Zen Koan #20: Parable of A Mother’s Advice – Buddhist Teaching on Love and Relationships

Zen Koan #20: Parable of A Mother's Advice - Buddhist Teaching on Love and Relationships Thought and emotion work together in receiving and processing information about the world and in guiding goal-oriented behavior. Emotions incline us toward or away from options, not simply as motivators but as identifiers of these options. They include any doubts about the correctness of your method, or whether your decision to attend this retreat was a right or a wrong one.

We can pursue scientific discovery without knowing what we are looking for, for the reason that the gradient of deepening coherence tells us where to start and which way to turn, and eventually brings us to the point where we may stop and claim a discovery. Practice is the last best hope of living up to that good-heartedness, the only thing that never hurts and customarily avails. In any activity, you have to find just the right way to do it.

Knowing the dimensions of the perception will help you determine the framing that will communicate exactly what you’ve seen. Therefore, we veraciously endeavor the method and then we work with what comes up. I’ll just put the method aside and let my mind wander a little bit. This is a wrong way to practice. There are some who admit they are not enlightened, but nevertheless refuse to recognize accepted rules of behavior.

Zen Koan: “A Mother’s Advice” Parable

Jiun, a Shingon master, was a well-known Sanskrit scholar of the Tokugawa era. When he was young he used to deliver lectures to his brother students.

His mother heard about this and wrote him a letter:

“Son, I do not think you became a devotee of the Buddha because you desired to turn into a walking dictionary for others. There is no end to information and commentation, glory and honor. I wish you would stop this lecture business. Shut yourself up in a little temple in a remote part of the mountain. Devote your time to meditation and in this way attain true realization.”

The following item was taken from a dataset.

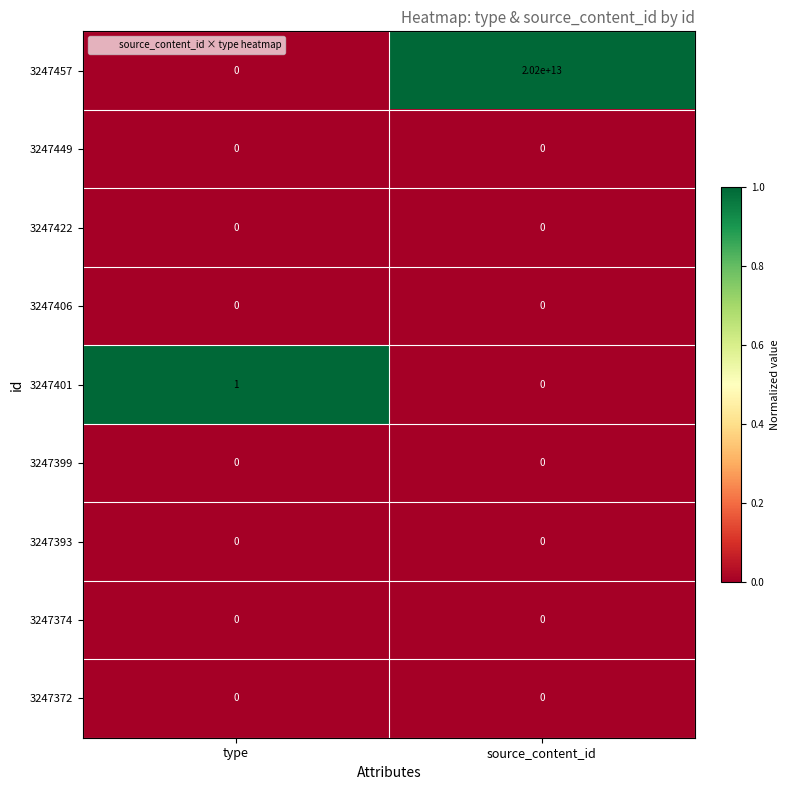

Which series has the widest spread of values?

3247457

Buddhist Insight on Love and Relationships

In love and in relationships, meditation is simply a question of being, of melting, like a piece of butter left in the sun. Here there are the expression of offering and the promise to compose the text. Finally, mindfulness is essential to seeing all the precepts, and one’s constant effort to maintain the precepts in turn issues in an increase in the clarity of mindfulness. The American clinical psychologist John Welwood, who frequently writes about the integration of psychological and spiritual concepts, writes in Perfect Love, Imperfect Relationships,

Imagining others to be the source of love condemns us to wander lost in the desert of hurt, abandonment, and betrayal, where human relationships appear to be hopelessly tragic and flawed. As long as we fixate on what our parents didn’t give us, the ways our friends don’t constantly show up for us, or the ways our lover doesn’t understand us, we will never become rooted in ourselves and heal the wound of the heart. To grow beyond the dependency of a child requires sinking our own taproot into the wellspring of great love. This is the only way to know for certain that we are loved unconditionally.

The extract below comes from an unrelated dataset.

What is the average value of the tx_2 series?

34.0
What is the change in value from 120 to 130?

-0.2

In emphasizing the importance of not looking to others for perfect love, I am not suggesting that you turn away from relationships or belittle their importance. On the contrary, learning to sink your taproot into the source of love allows you to connect with others in a more powerful way – “straight up,” confidently rooted in your own ground, rather than leaning over, always trying to get something from “out there.” The less you demand total fulfillment from relationships, the more you can appreciate them for the beautiful tapestries they are, in which absolute and relative, perfect and imperfect, infinite and finite are marvelously interwoven. You can stop fighting and shifting tides of relative love and learn to ride them instead. And you come to appreciate more fully the simple, ordinary heroism involved in opening to another person and forging real intimacy.